Ailelerin yaptığı en büyük yanlışlardan biri de çocuklarını diğer çocuklarla kıyaslamalarıdır. “Senden küçük çocuklar bile denize giriyor”, “Eğer korkarsan sana herkes güler” halindeki kelamlar çocuğun yaşadığı telaşın artmasına sebep olabilir. Çocuğun yaşadığı kaygıya anlayış göstermek yerine daima sözel ya da fizikî müdahalede bulunmak çocuğun kendine olan özgüvenini yitirmesine yol açabilir. İlerleyen devirler de ise çocukta uyumsuzluk, panik hali, telaş, tek başına rastgele bir hareketi başaramayacağı duygusu, öfke, heyecan üzere his durumları görülebilir. Çocukluk çağında yaşanan kaygılar sağlıklı bir halde atlatılmaz ise fobiye dönüşebilir. Çocukların kaygılarıyla baş edebilmenin en yanlışsız yolu çocuğa onu anladığınızı hissettirmektir. Şayet çocuk, endişelerinin ailesi tarafından anlaşılmadığını düşünürse endişeleriyle çaba edemez.

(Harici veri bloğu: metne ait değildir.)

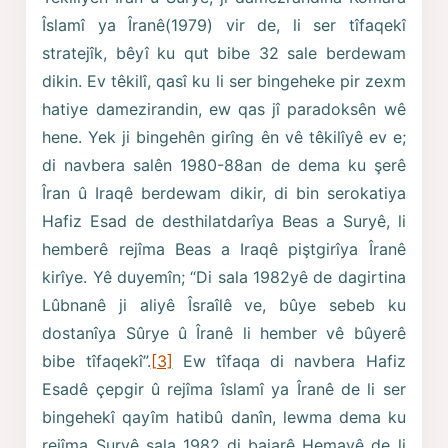
Îslamî ya Îranê(1979) vir de, li ser tîfaqekî
stratejîk, bêyî ku qut bibe 32 sale berdewam
dikin. Ev têkilî, qasî ku li ser bingeheke pir zexm
hatiye damezirandin, ew qas jî paradoksên wê
hene. Yek ji bingehên girîng ên vê têkilîyê ev e;
di navbera salên 1980-88an de dema ku şerê
Îran û Iraqê berdewam dikir, di bin serokatiya
Hafiz Esad de desthilatdarîya Beas a Suryê, li
hemberê rejîma Beas a Iraqê piştgirîya Îranê
kirîye. Yê duyemîn; “Di sala 1982yê de dagirtina
Lûbnanê ji aliyê Îsraîlê ve, bûye sebeb ku
dostanîya Sûrye û Îranê li hember vê bûyerê
bibe tîfaqekî”.
[3]
Ew tîfaqa di navbera Hafiz
Esadê çepgir û rejîma îslamî ya Îranê de li ser
bingehekî qayîm hatibû danîn, lewma dema ku
rejîma Suryê sala 1982 di bajarê Hemayê de li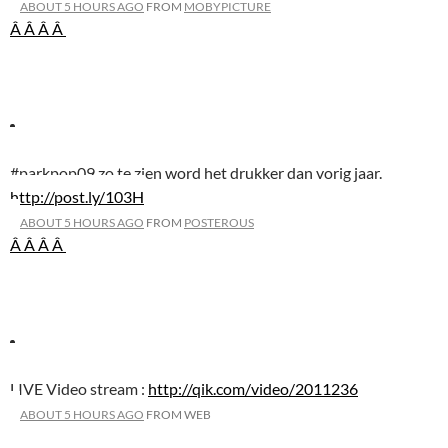
ABOUT 5 HOURS AGO
FROM
MOBYPICTURE
Â Â
Â Â
#parkpop09 zo te zien word het drukker dan vorig jaar.
http://post.ly/103H
ABOUT 5 HOURS AGO
FROM
POSTEROUS
Â Â
Â Â
LIVE Video stream :
http://qik.com/video/2011236
ABOUT 5 HOURS AGO
FROM WEB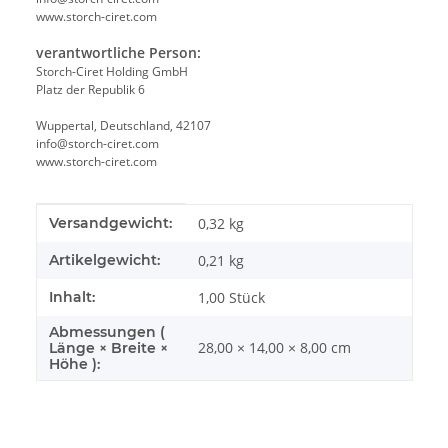
www.storch-ciret.com
verantwortliche Person:
Storch-Ciret Holding GmbH
Platz der Republik 6
Wuppertal, Deutschland, 42107
info@storch-ciret.com
www.storch-ciret.com
Produkteigenschaft
Wert
Versandgewicht:
0,32 kg
Artikelgewicht:
0,21
kg
Inhalt:
1,00 Stück
Abmessungen (
28,00 × 14,00 × 8,00 cm
Länge × Breite ×
Höhe ):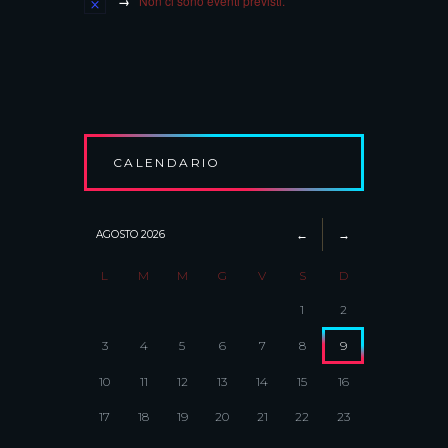
Non ci sono eventi previsti.
CALENDARIO
AGOSTO
2026
L
M
M
G
V
S
D
1
2
3
4
5
6
7
8
9
10
11
12
13
14
15
16
17
18
19
20
21
22
23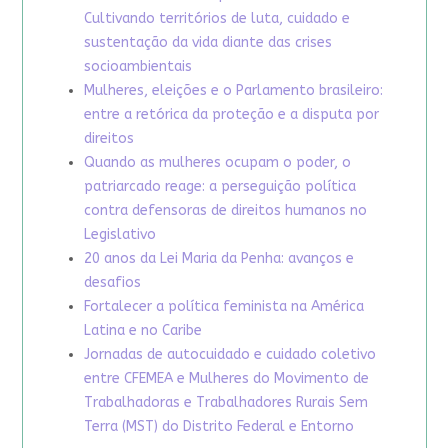
Cultivando territórios de luta, cuidado e
sustentação da vida diante das crises
socioambientais
Mulheres, eleições e o Parlamento brasileiro:
entre a retórica da proteção e a disputa por
direitos
Quando as mulheres ocupam o poder, o
patriarcado reage: a perseguição política
contra defensoras de direitos humanos no
Legislativo
20 anos da Lei Maria da Penha: avanços e
desafios
Fortalecer a política feminista na América
Latina e no Caribe
Jornadas de autocuidado e cuidado coletivo
entre CFEMEA e Mulheres do Movimento de
Trabalhadoras e Trabalhadores Rurais Sem
Terra (MST) do Distrito Federal e Entorno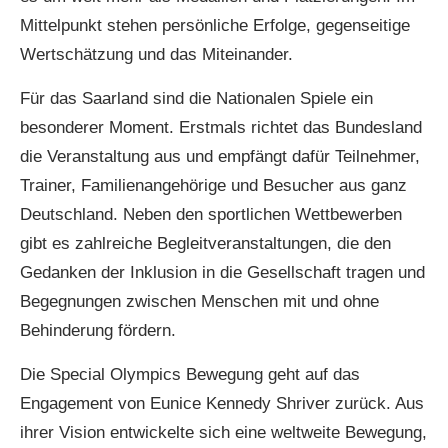
Mittelpunkt stehen persönliche Erfolge, gegenseitige
Wertschätzung und das Miteinander.
Für das Saarland sind die Nationalen Spiele ein
besonderer Moment. Erstmals richtet das Bundesland
die Veranstaltung aus und empfängt dafür Teilnehmer,
Trainer, Familienangehörige und Besucher aus ganz
Deutschland. Neben den sportlichen Wettbewerben
gibt es zahlreiche Begleitveranstaltungen, die den
Gedanken der Inklusion in die Gesellschaft tragen und
Begegnungen zwischen Menschen mit und ohne
Behinderung fördern.
Die Special Olympics Bewegung geht auf das
Engagement von Eunice Kennedy Shriver zurück. Aus
ihrer Vision entwickelte sich eine weltweite Bewegung,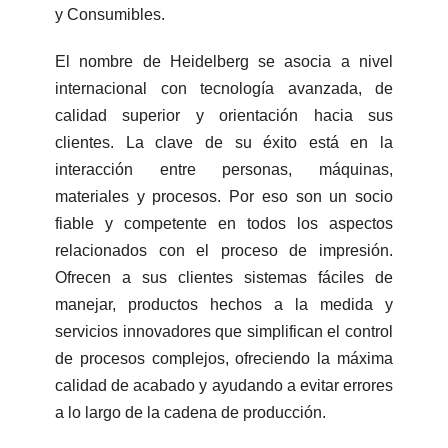
y Consumibles.
El nombre de Heidelberg se asocia a nivel
internacional con tecnología avanzada, de
calidad superior y orientación hacia sus
clientes. La clave de su éxito está en la
interacción entre personas, máquinas,
materiales y procesos. Por eso son un socio
fiable y competente en todos los aspectos
relacionados con el proceso de impresión.
Ofrecen a sus clientes sistemas fáciles de
manejar, productos hechos a la medida y
servicios innovadores que simplifican el control
de procesos complejos, ofreciendo la máxima
calidad de acabado y ayudando a evitar errores
a lo largo de la cadena de producción.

ÇOCUĞU DENİZDEN KORKAN ANNE VE BABALAR DİKKAT!
Su korkusu olan çocuklar deniz ve havuzdan da korkabilir. Tabi bu durum yaz aylarında ailesiyle birlikte tatil yapmak, eğlenmek ve hoş vakit geçirmek isteyen ebeveynler için epeyce sıkıntı geçebilir. Bu sebeple çocukta oluşan su korkusunu atlatabilmek ve çocuğu suya alıştırabilmek için anne-babaların mutlak efor göstermesi gerekir. Zorlayıcı davranışlar ve baskıdan mutlaka uzak durulmalıdır. Çocuğun suyu sevmesi için uygun koşullar ayarlanmalıdır. Çocuğun plajda ya da havuz kenarında oyun oynaması, yaşıtlarıyla vakit geçirmesi ve suya giren insanları gözlemlemesi için yardımcı olunmalıdır. Tüm bu tedbirlere karşın çocuğun su korkusu devam ediyorsa bir uzmandan yardım alınabilir.”